17 sept. 2016

Finalement, finalement, la fin



On en parle depuis des mois. On le sait, on l'attend, on le prépare. Puis le moment arrive et c'est l'heure de partir.  Cette si belle ville, cette si belle vie qui nous allait si bien, il est temps de les quitter. Pas pour quelques jours. Pour toujours.
Prononcés comme une sentence, ces mots évidemment débordent de tristesse et de nostalgie à peine voilées. Et pourtant. Moi si souvent encline à la mélancolie, elle n'a cette fois aucune prise.
C'est le moment de dire au revoir avec grandeur et honneur, et de remercier pour ces six ans et demi de beauté, d'inspiration, de bonheur indécent, sans une larme versée. De toutes façons je les ai toutes laissées prés de ma fenêtre, où je me suis postée toutes ces années pour guetter les mouvements du vent et compter le temps. C'est vrai, j'ai pleuré en fermant le rideau et la porte de cet appartement, parce que c'est elle qui me manquera vraiment.
Quelques jours plus tard et je me retrouve sur un quai de gare. Attendant le départ vers une autre vie belle et douce, embellie et adoucie par tous ces souvenirs que j'emporte avec moi: ma colline, la mouette qui prend la pose, les 'r' qui roulent, la lumière qui danse et tous ces ciels qui changent au gré du vent. Le ventre plein d'un être presque né à qui il me tarde de la présenter, cette ville où on s'est tant aimé.

24 juil. 2016

Premier adieu



Oh ma belle,
Oh ma merveille.

Comme j'ai aimé tous tes ciels,
tous tes soleils.

Ta lumière tapageuse, ravageuse, prétentieuse.

Je t'aime et je t'admire encore un peu.
Et puis je vais partir,
loin de tes humeurs,
loin de tes hauteurs.
Quitter tes courbes, tes creux, l'infini de tes gris et tous tes bleus.

Je reviendrai tu sais,
te glisser des baisers,
Tu m'auras oubliée;
Moi pas, jamais.


19 avr. 2016

Là-bas là-haut




Vous avez fait un long voyage, par la route et par l'eau. Sur le bateau, tu as été malade. La mer n'était pas sage, ton coeur s'accrochait à la rambarde. La traversée fut suffisamment longue pour qu'au moment de débarquer, encore un peu chamboulée, tu aies comme l'impression d'arriver en terre étrangère.

La terre. La terre ici marche sur le ciel qui marche sur la terre qui marche sur le ciel, avec une délicatesse infinie. Les nuages absorbent le choc et effacent les frontières. C'est beau comme une peinture que tu imaginerais avec les yeux.
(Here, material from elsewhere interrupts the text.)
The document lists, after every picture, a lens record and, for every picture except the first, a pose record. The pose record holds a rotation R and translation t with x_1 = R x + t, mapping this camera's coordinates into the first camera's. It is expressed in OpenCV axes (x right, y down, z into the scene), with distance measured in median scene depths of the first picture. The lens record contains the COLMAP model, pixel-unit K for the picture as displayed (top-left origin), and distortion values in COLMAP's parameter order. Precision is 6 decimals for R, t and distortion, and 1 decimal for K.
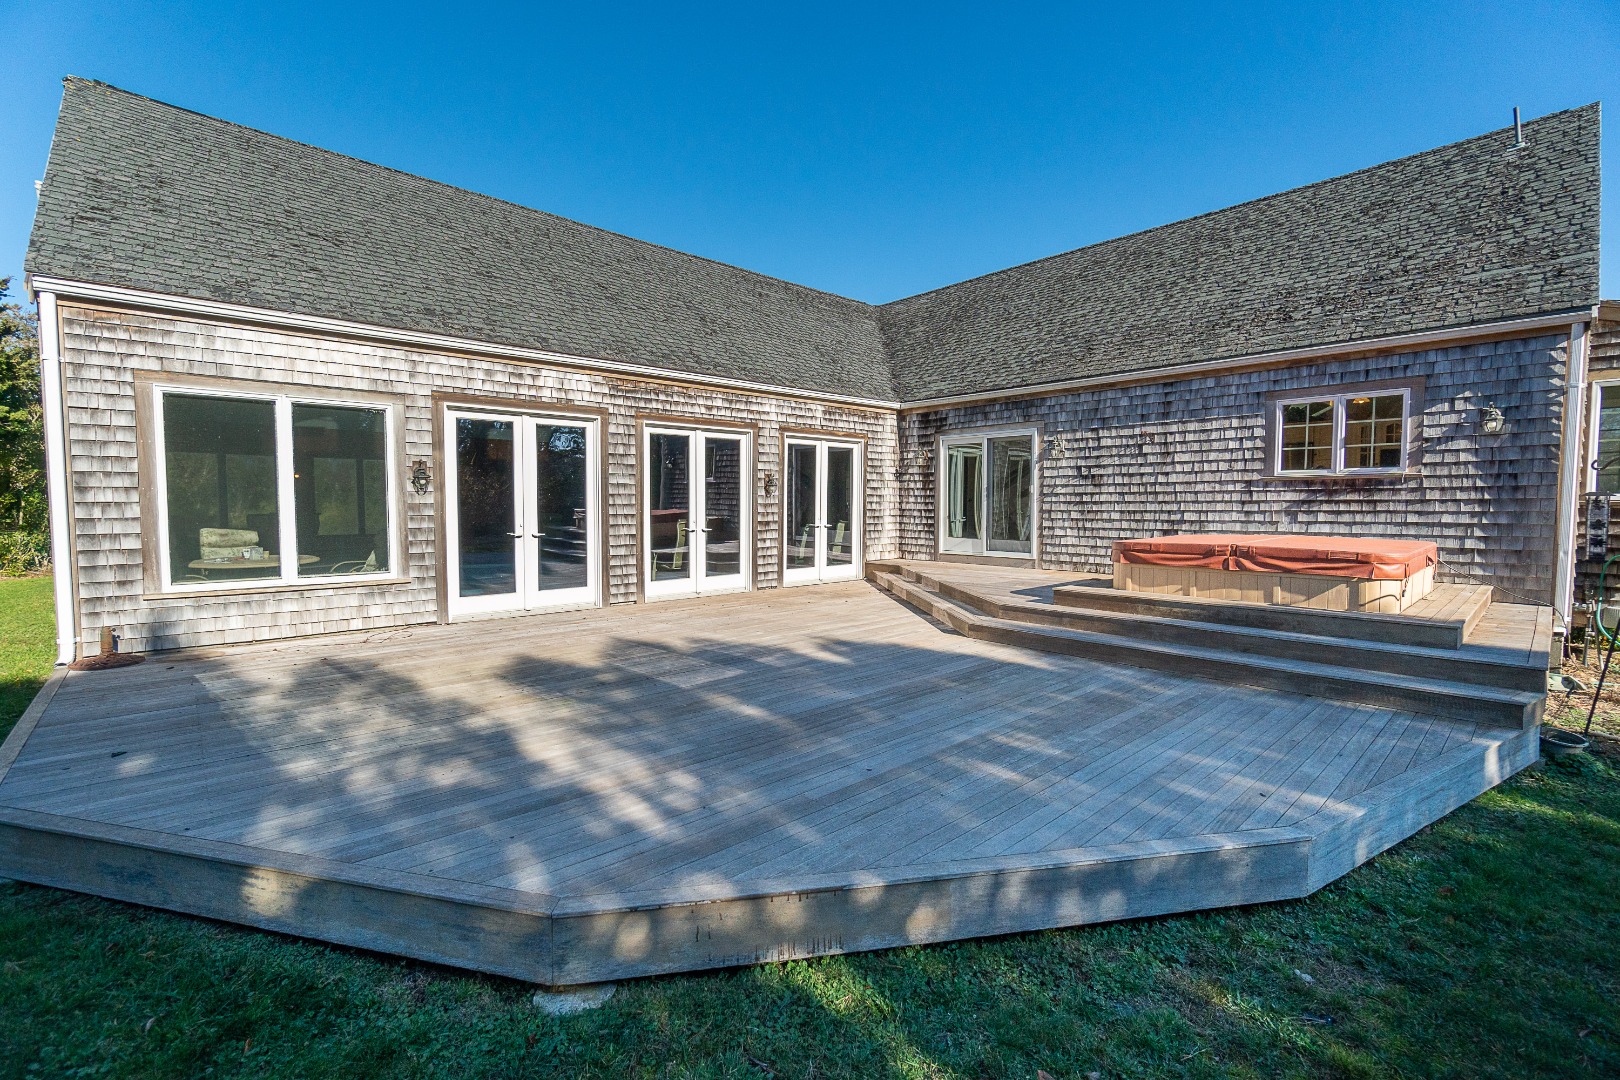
lens RADIAL K [[705.6, 0, 806.8], [0, 705.6, 541.3], [0, 0, 1]] dist [0.000580, -0.000350]
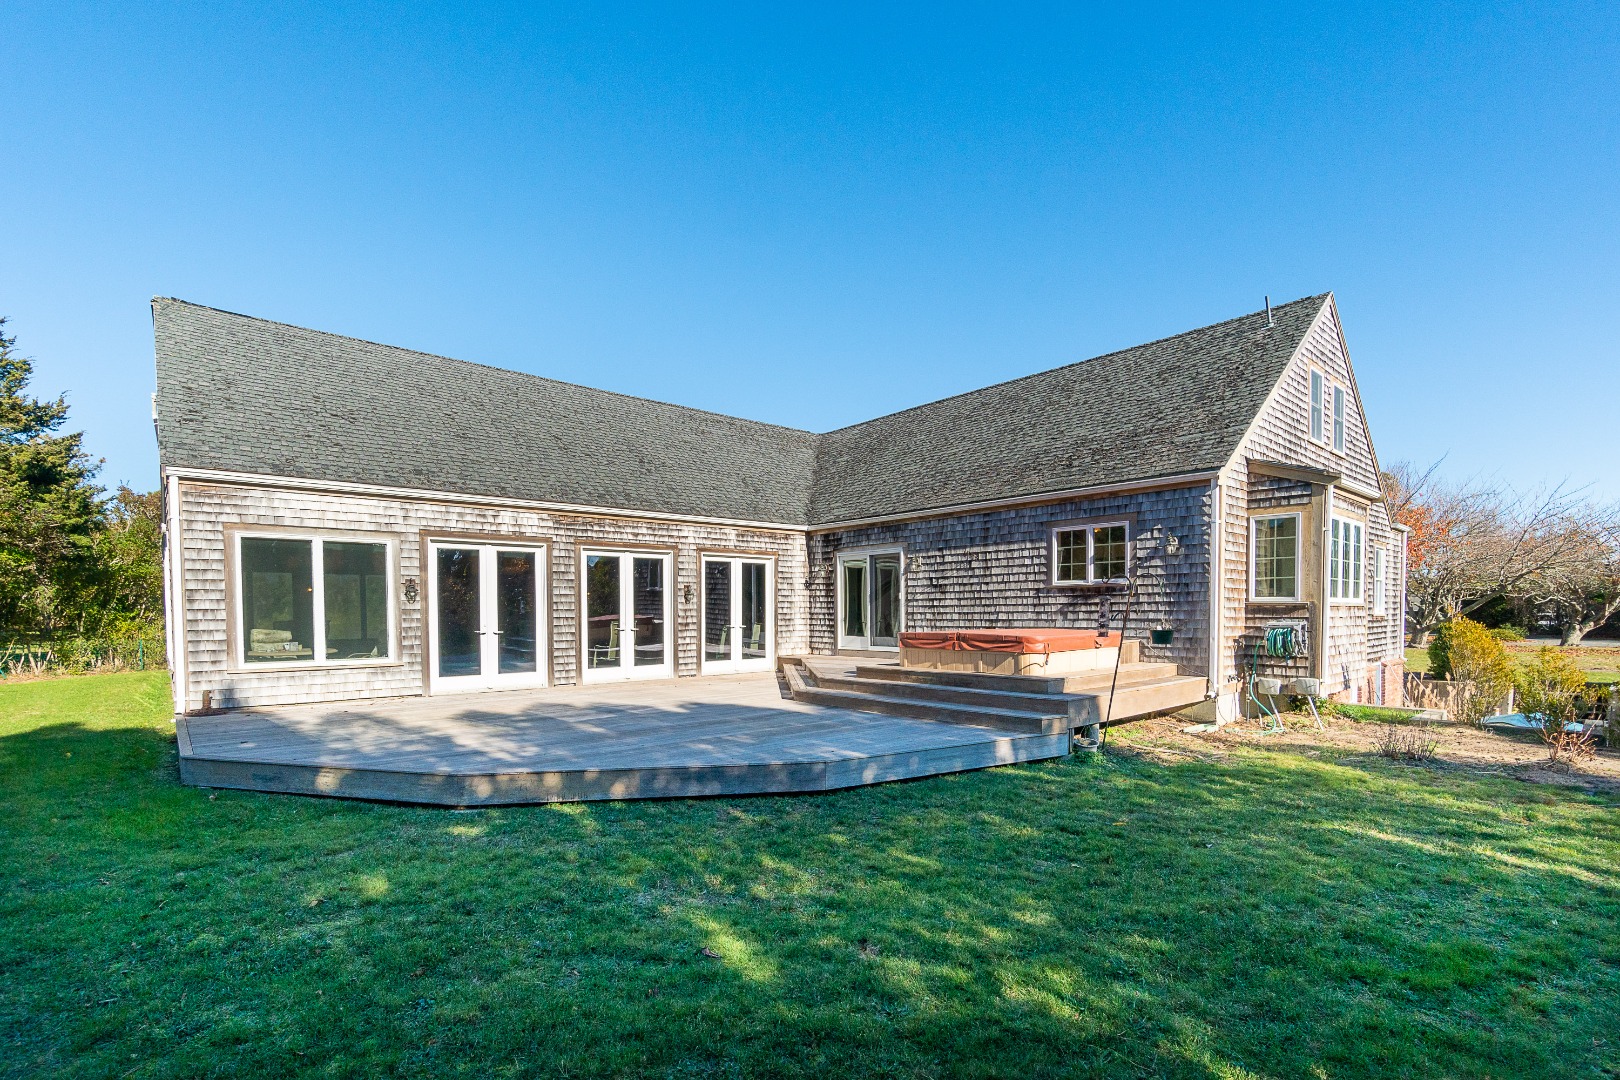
lens RADIAL K [[794.7, 0, 850.3], [0, 794.7, 639.7], [0, 0, 1]] dist [-0.002163, 0.001090]
pose [[0.999965, -0.006522, -0.005296, 0.305843], [0.006415, 0.999781, -0.019895, 0.039726], [0.005425, 0.019861, 0.999788, -0.524147]]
Vous êtes sur une terre d'eau. Encerclée, dessinée, calibrée par elle. Vous ne l'oubliez pas, mais si vous essayiez même, elle saurait vous le rappeler. Vous avez posé vos valises sur un bout de péninsule. S'éloigner encore un peu plus, à l'ouest de l'ouest. Après ça, le néant de l'océan jusqu'au prochain continent.

Du nord au sud, tu te laisses imprégner. Le désert de rocailles, les virages serrés, les longues routes qui mènent tout droit au port, les herbes folles et les montagnes, au loin, comme un très beau papier peint. Tout autour, encore et toujours, la mer et presque aucune âme. De celles qui y vivent, peu n'y sont pas nées. Îliens aux mains calleuses, les voix sont rugueuses, les 'r' roulent sur les langues comme la houle sur les belles plages blanches. C'est beau comme une chanson que tu fredonnerais à voix haute.



Les vents te bousculent. Tu enfonces tes pieds dans l'herbe, le sable, ce qui pourrait te retenir. Tu ne pèses rien. Tu penses à ne pas trop t'approcher du bord, dans un moment de panique. Une bourrasque et tu t'envolerais.

Vous êtes en terre étrangère, vous n'êtes que de passage et le bateau bientôt, vous ramènera sur l'autre rive. Vous n'avez jamais rien vu de pareil. C'est beau comme une photo que tu prendrais entre tes mains. Vous en entassez autant que vous pouvez. Tu n'as jamais été plus loin et plus au nord de ta vie. Jamais tu ne t'aies sentie aussi isolée, seule, et vivante.